◆ **DATA IN THIS EXERCISE**:
=-=-=-=-=
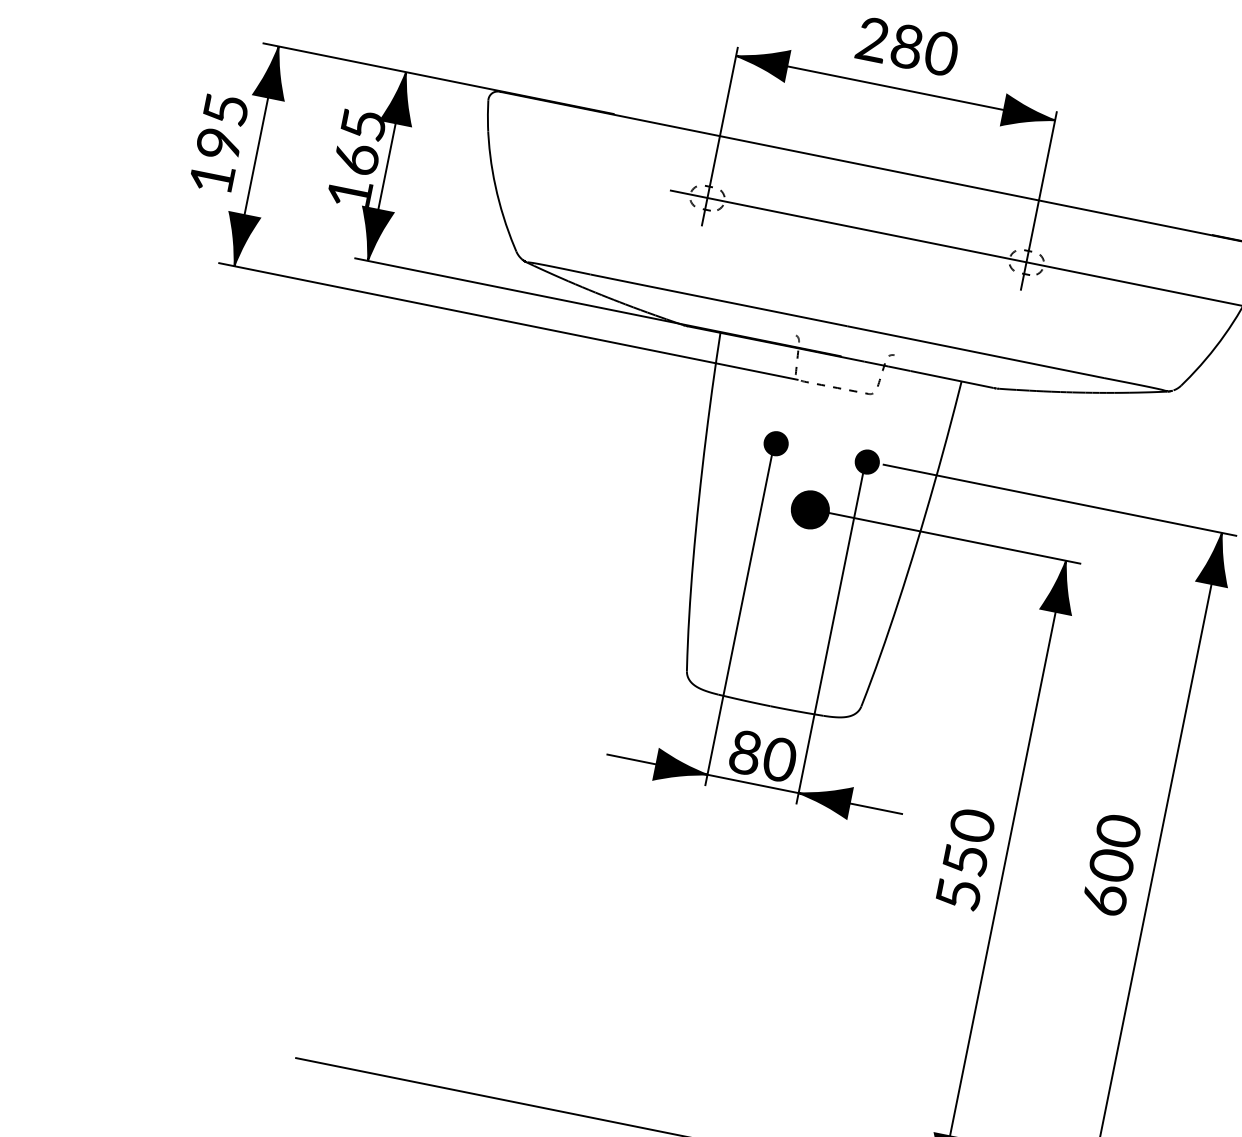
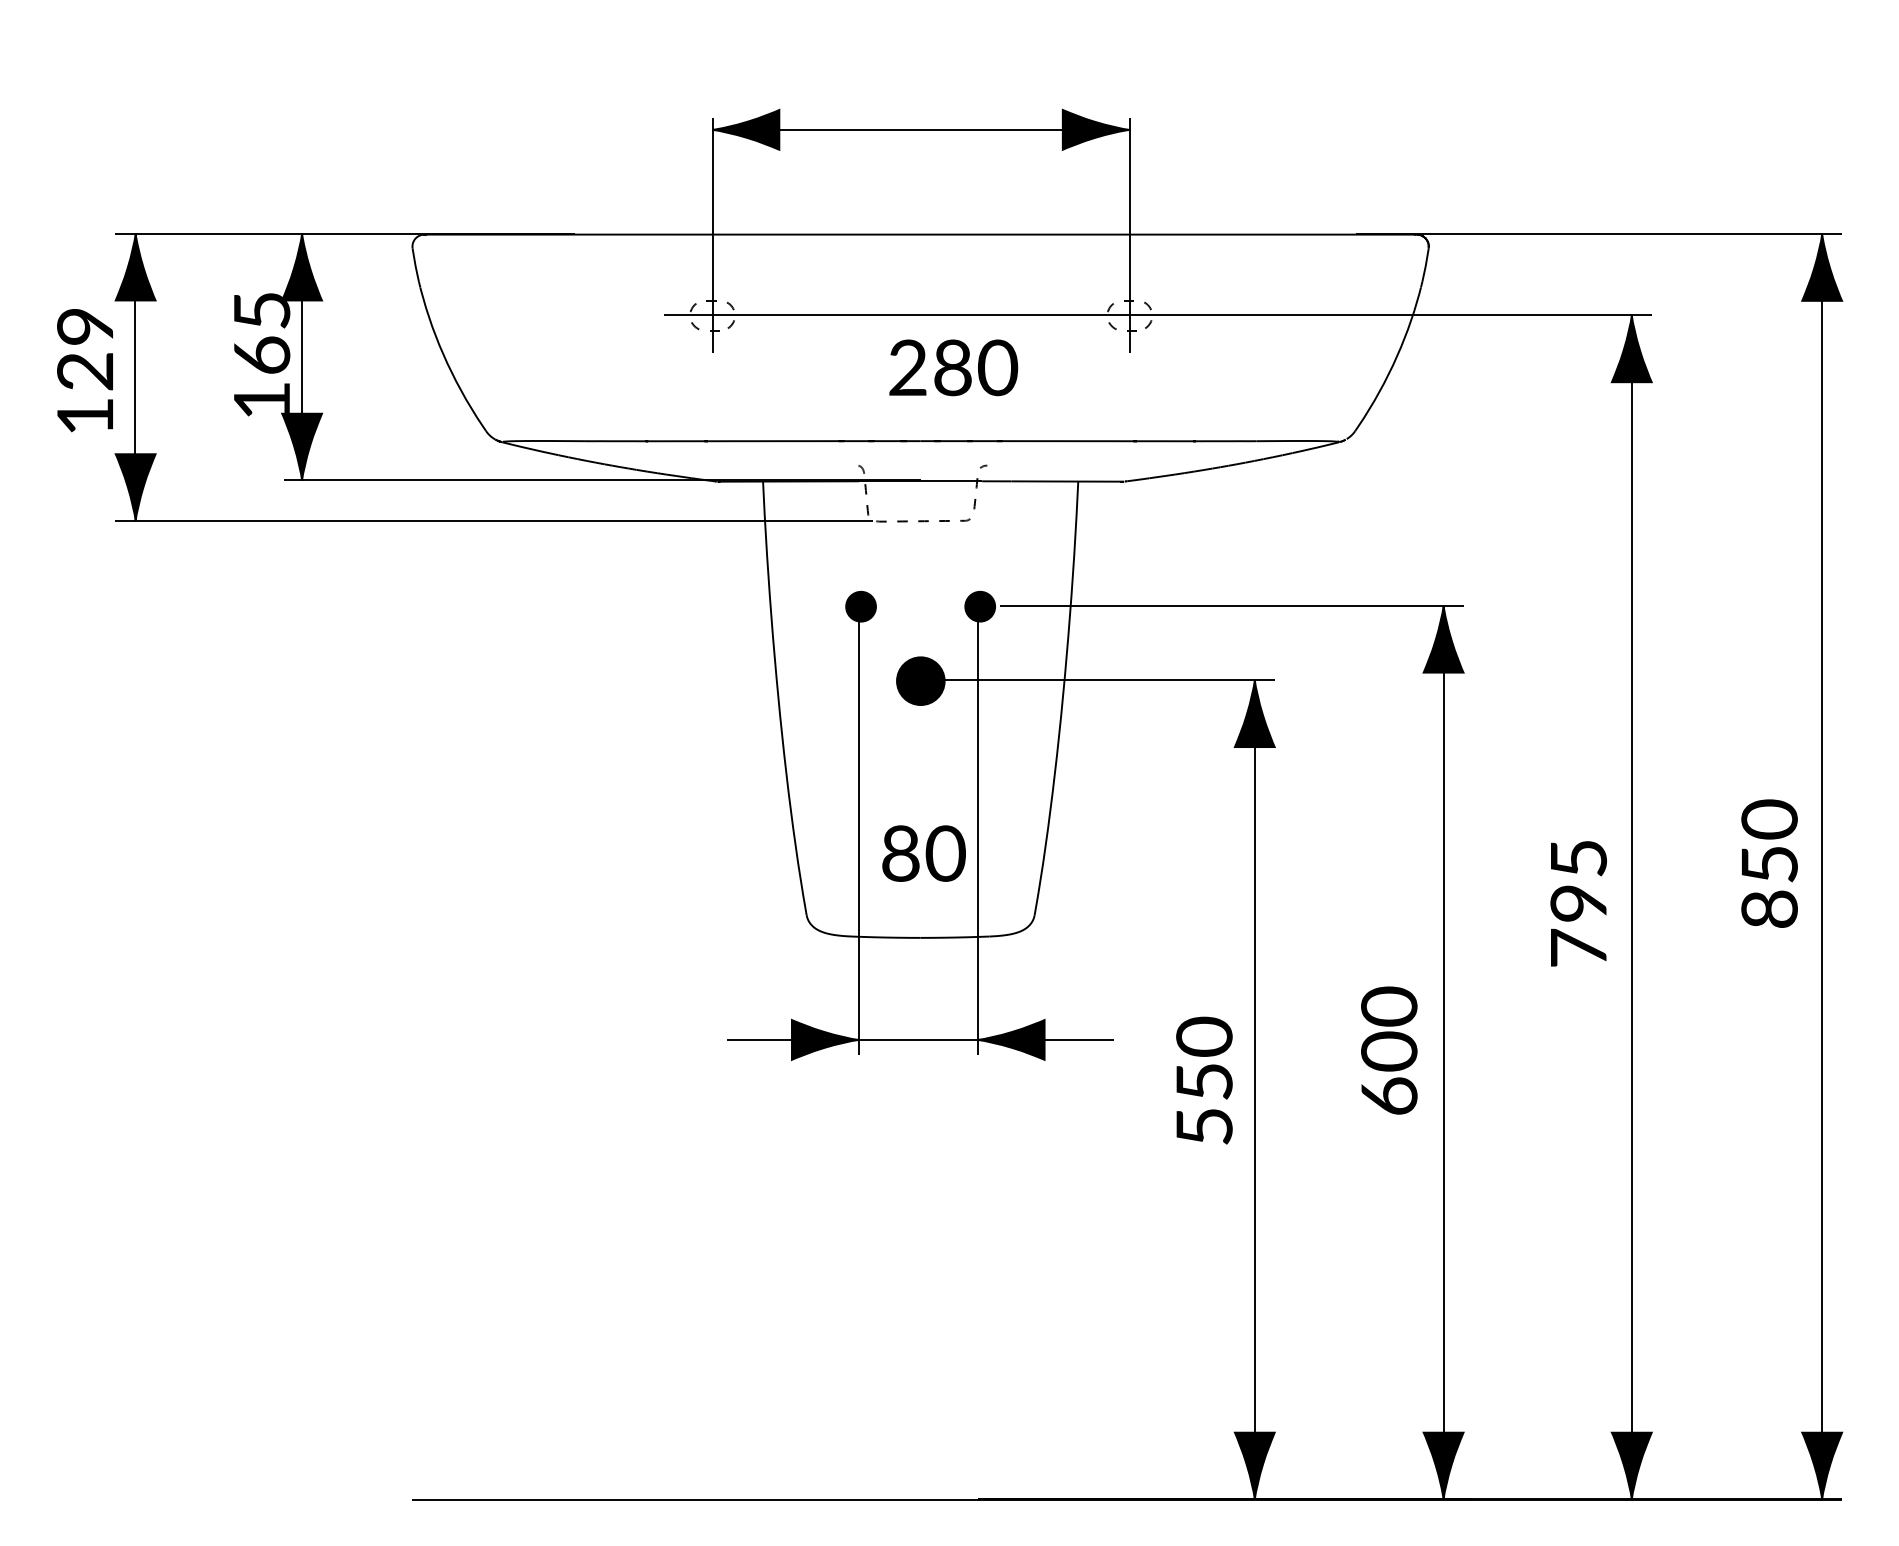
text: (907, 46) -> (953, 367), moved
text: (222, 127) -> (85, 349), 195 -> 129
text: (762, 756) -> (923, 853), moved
=-=-=-=-=
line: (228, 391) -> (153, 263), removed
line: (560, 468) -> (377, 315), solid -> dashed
=-=-=-=-=
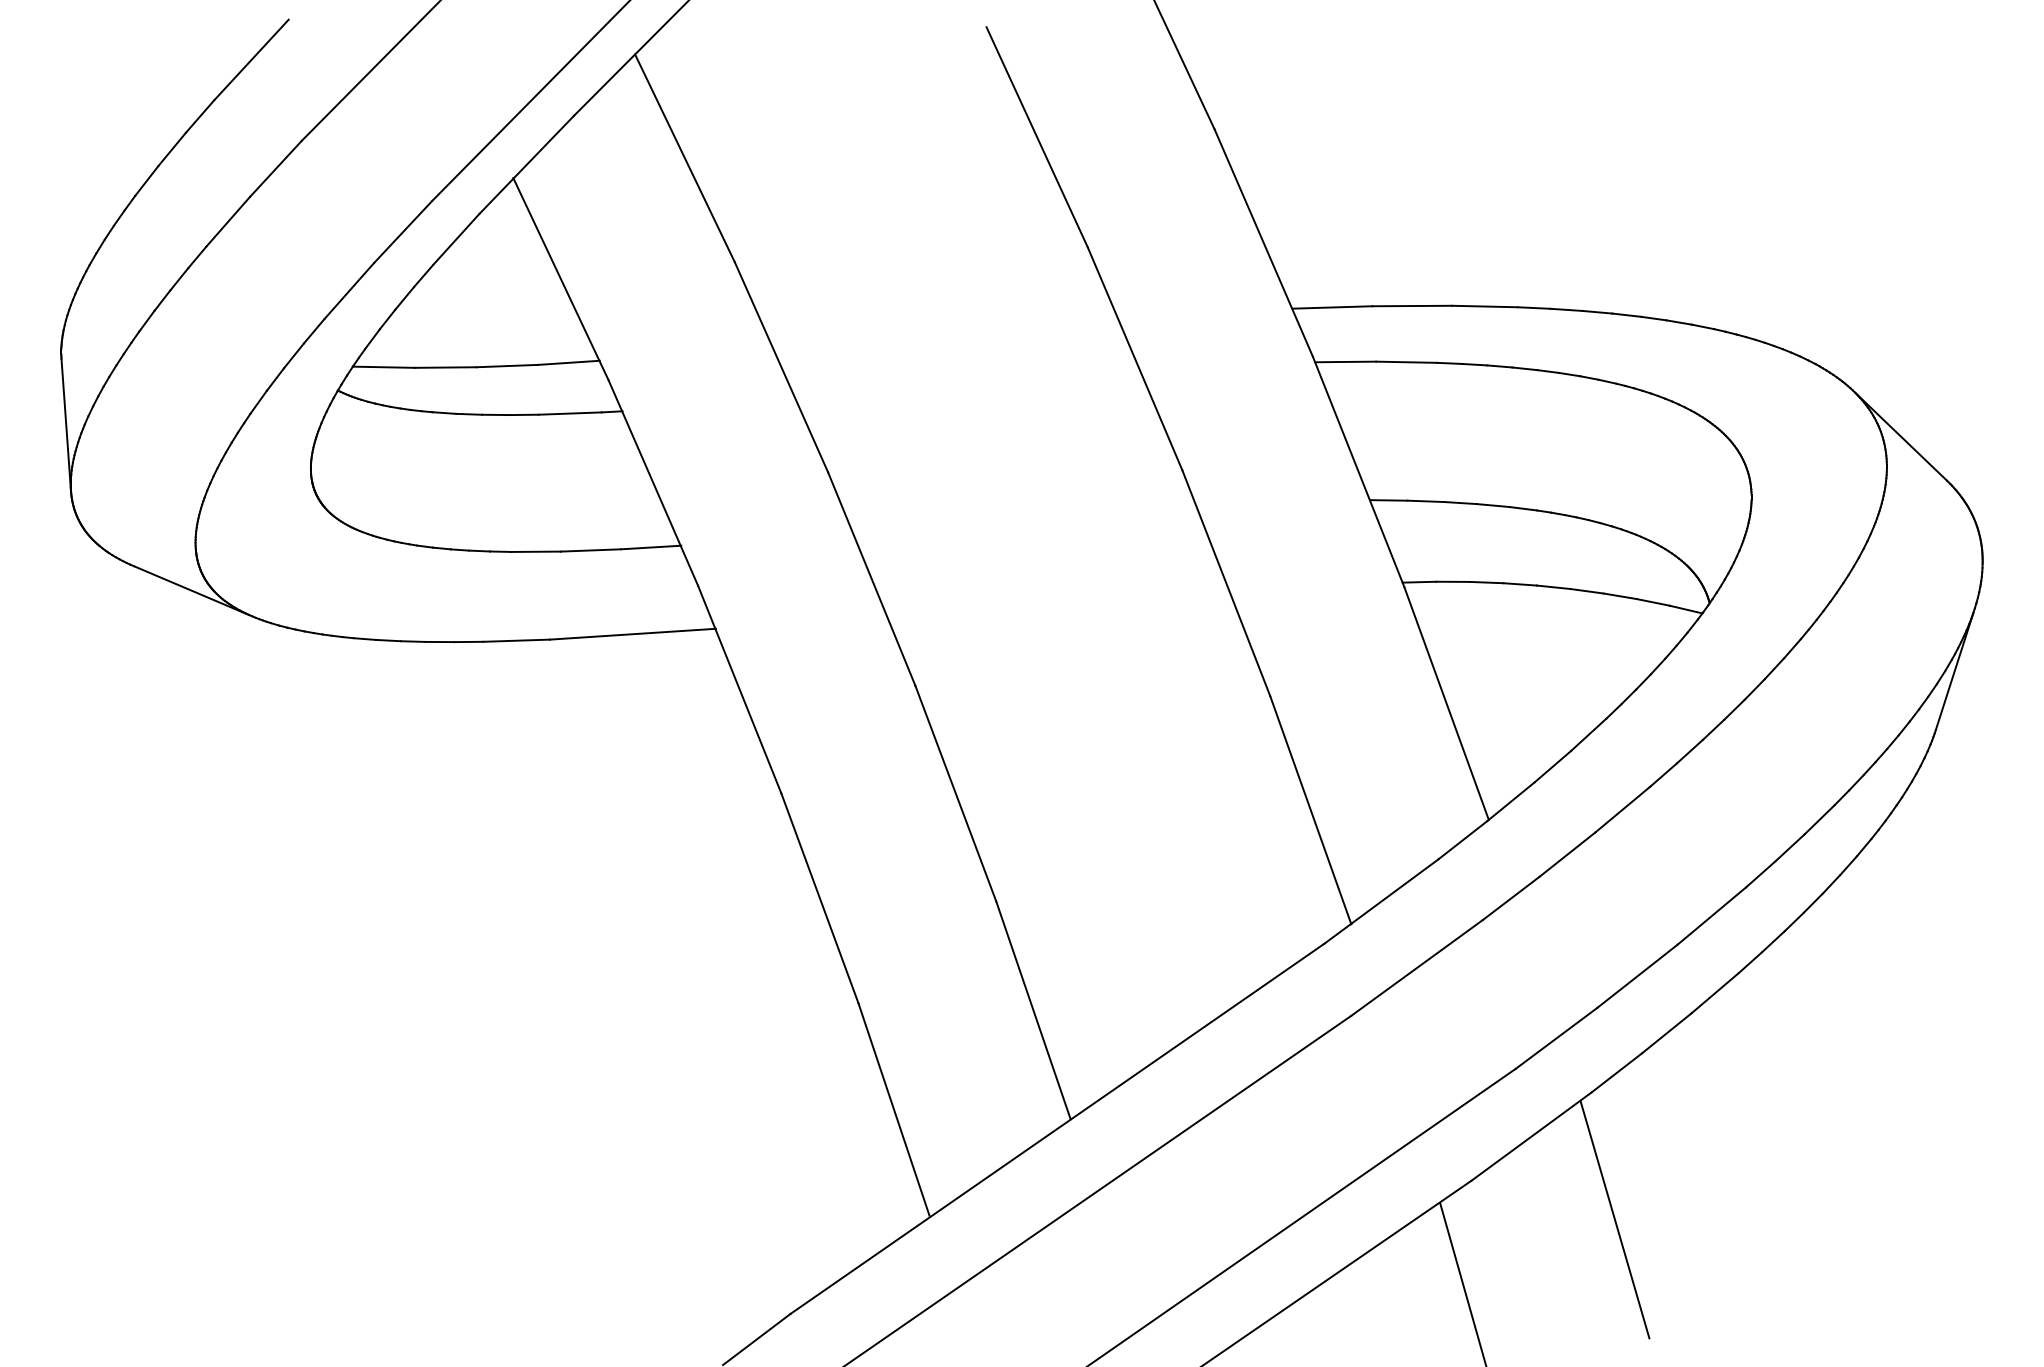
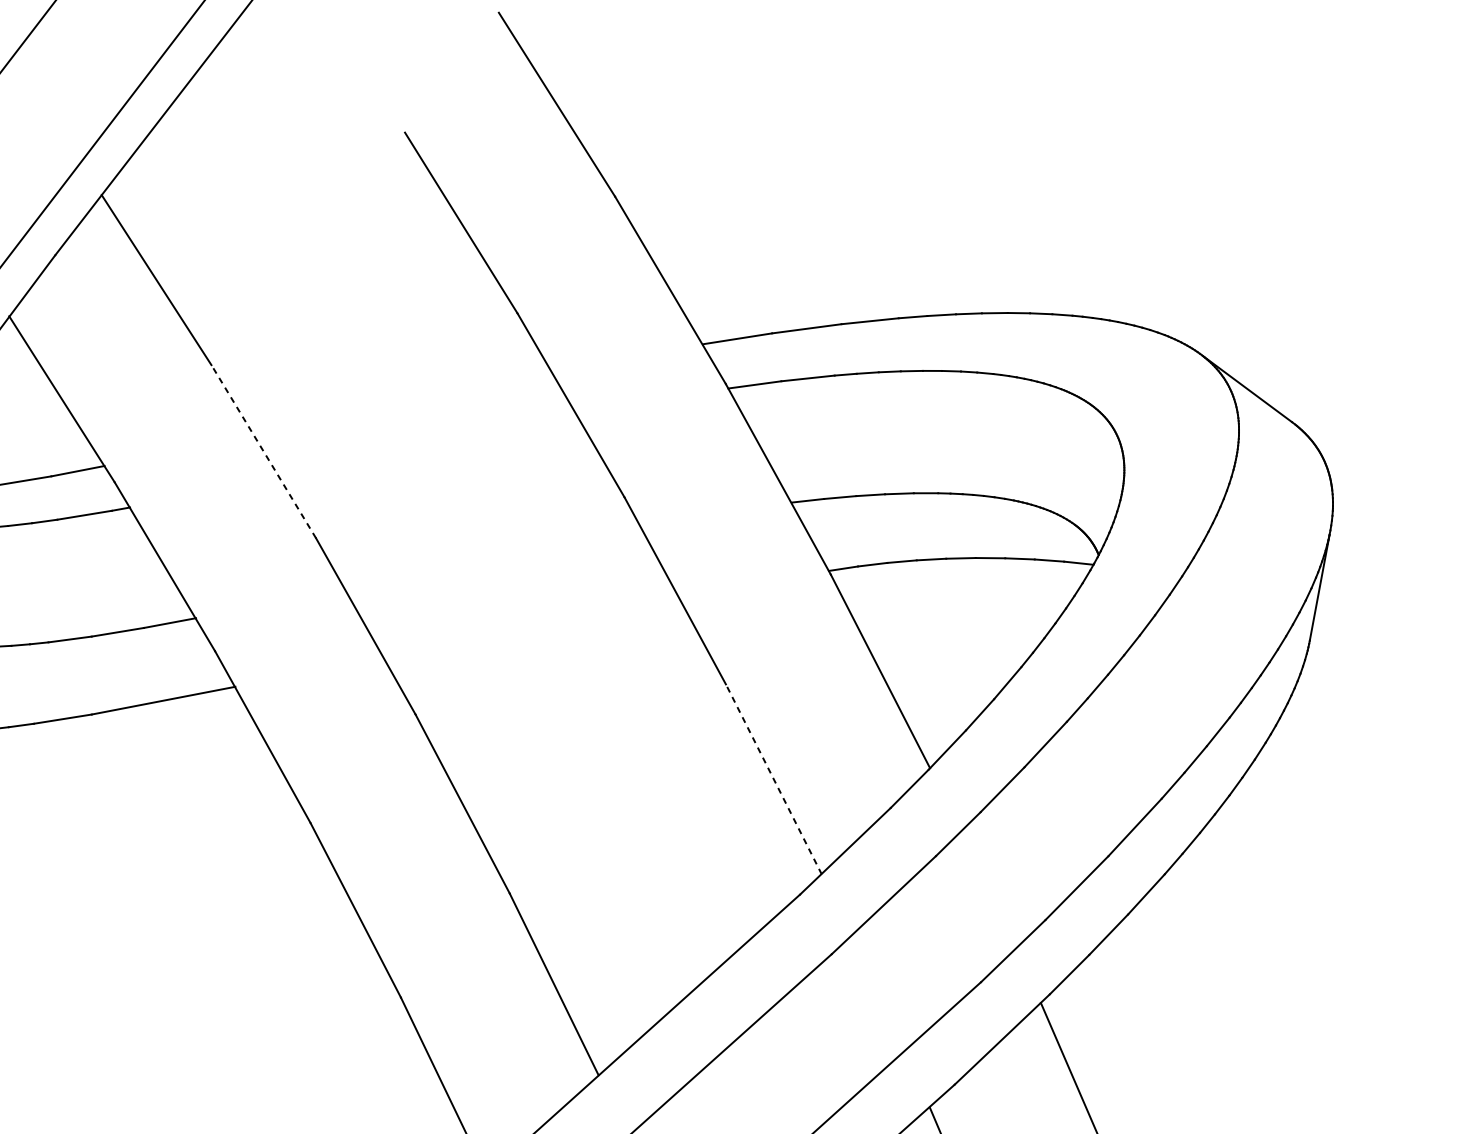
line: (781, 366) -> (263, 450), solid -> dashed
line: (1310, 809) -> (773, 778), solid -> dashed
=-=-=-=-=
◆ **PROBLEM REQUIREMENTS**:
For the string "text", go through the entries above and copy each line where it occurs.

◆ **ANSWER SECTION**:
text: (907, 46) -> (953, 367), moved
text: (222, 127) -> (85, 349), 195 -> 129
text: (762, 756) -> (923, 853), moved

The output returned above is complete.